Collection entries
--- START ---

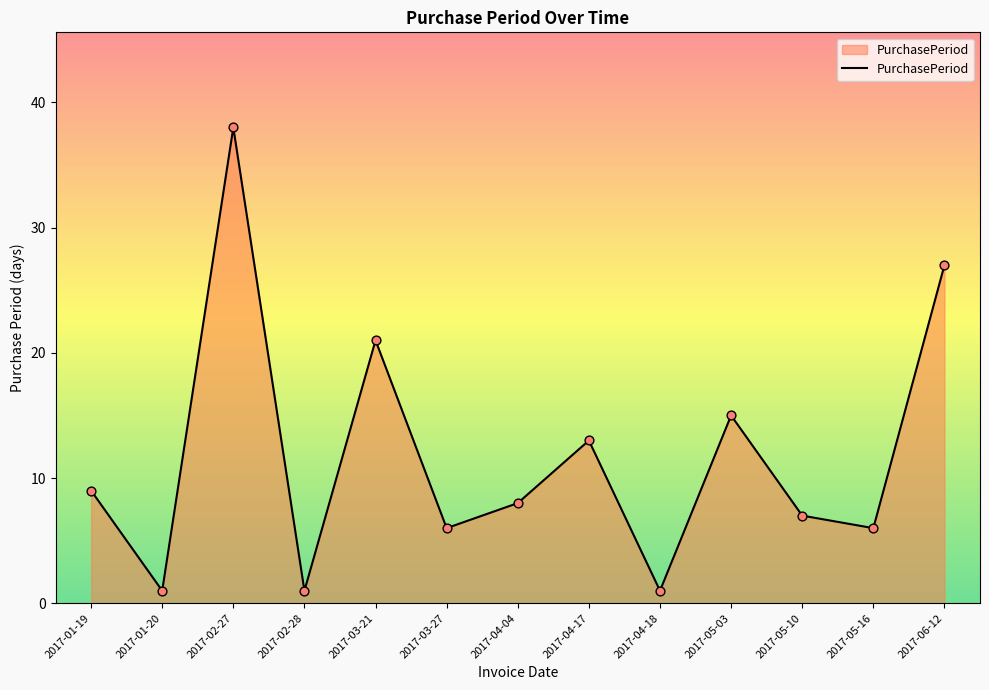

What is the change in value from 2017-04-18 to 2017-05-03?

+14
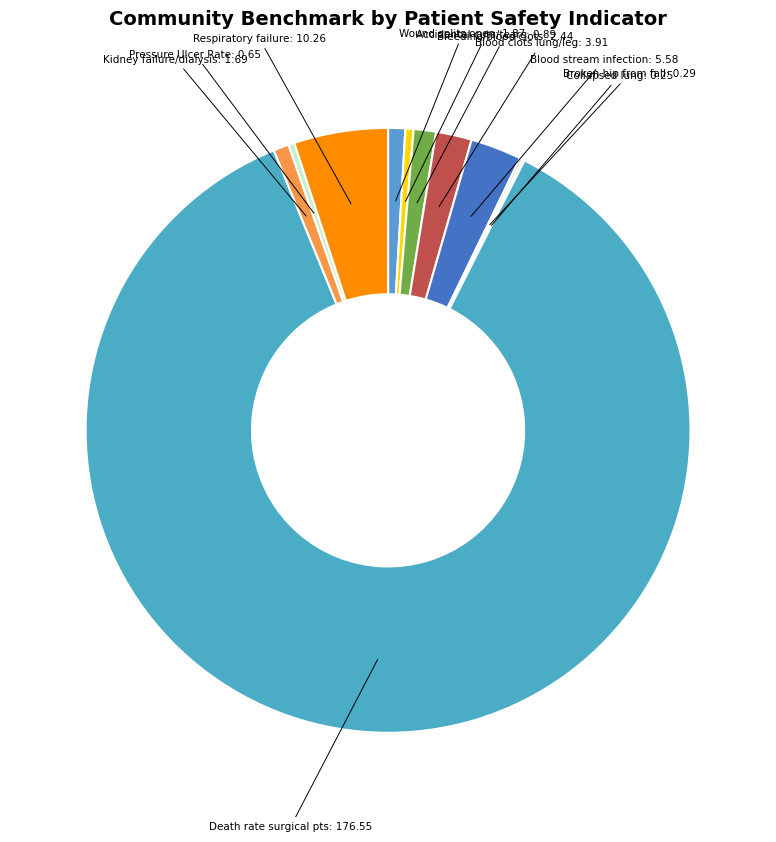

True or false: Wound splits open accounts for 1% of the total.

True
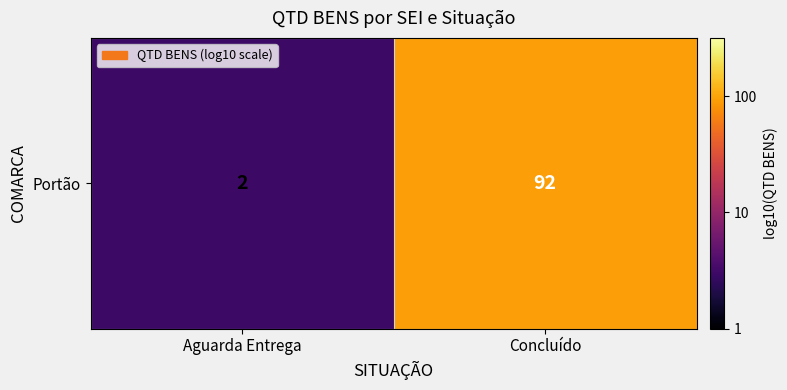

What is the ratio of the value at Aguarda Entrega to the value at Concluído?

0.2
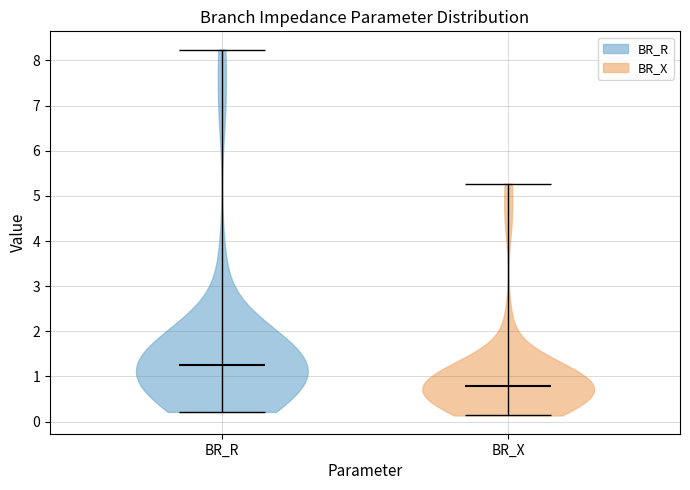

Which violin has the highest median line?

BR_R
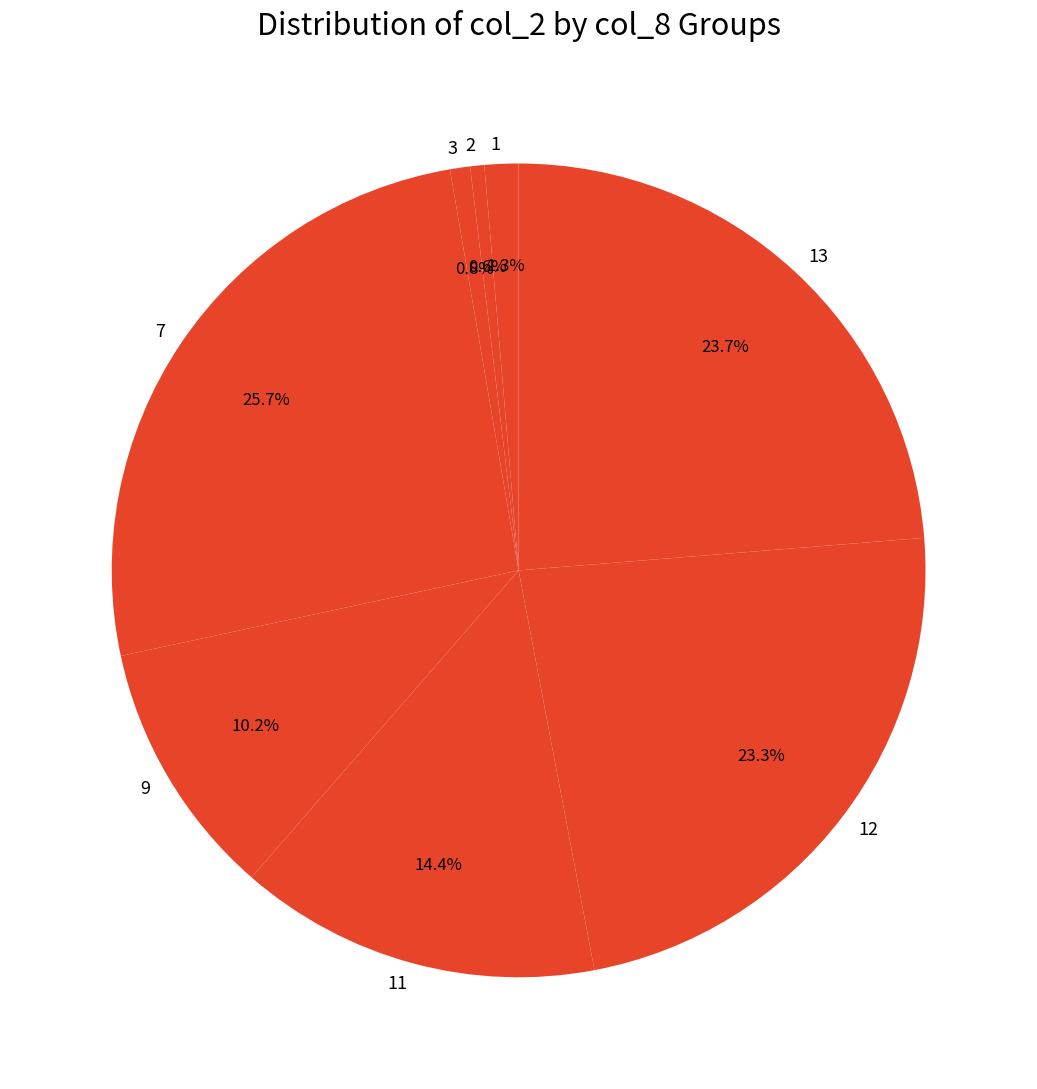

What is the largest slice in the pie chart?

7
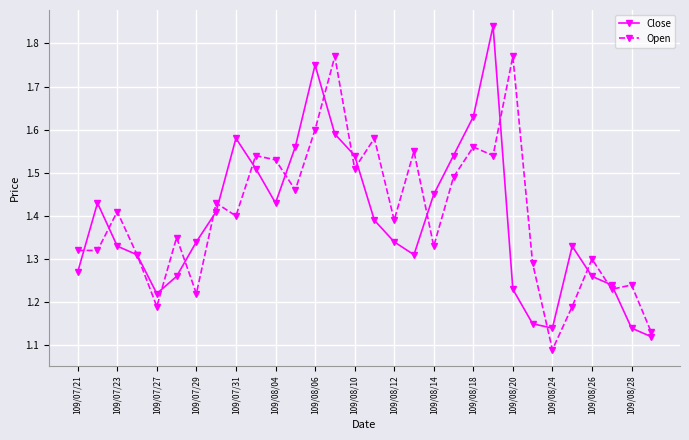

Which series has the largest range (max minus min)?

Close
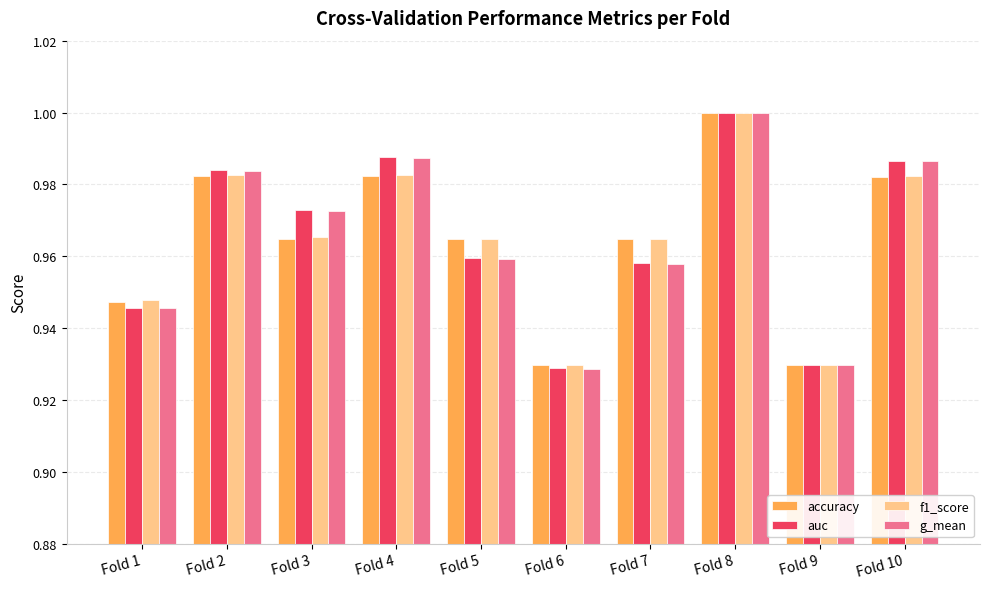

Between Fold 4 and Fold 7, which series saw the biggest shift?

g_mean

--- END ---

● **Exercise objective**
Pick out every line in the records that contains the word "largest", and copy each one in full.

● **Exercise solution**
What is the largest slice in the pie chart?
Which series has the largest range (max minus min)?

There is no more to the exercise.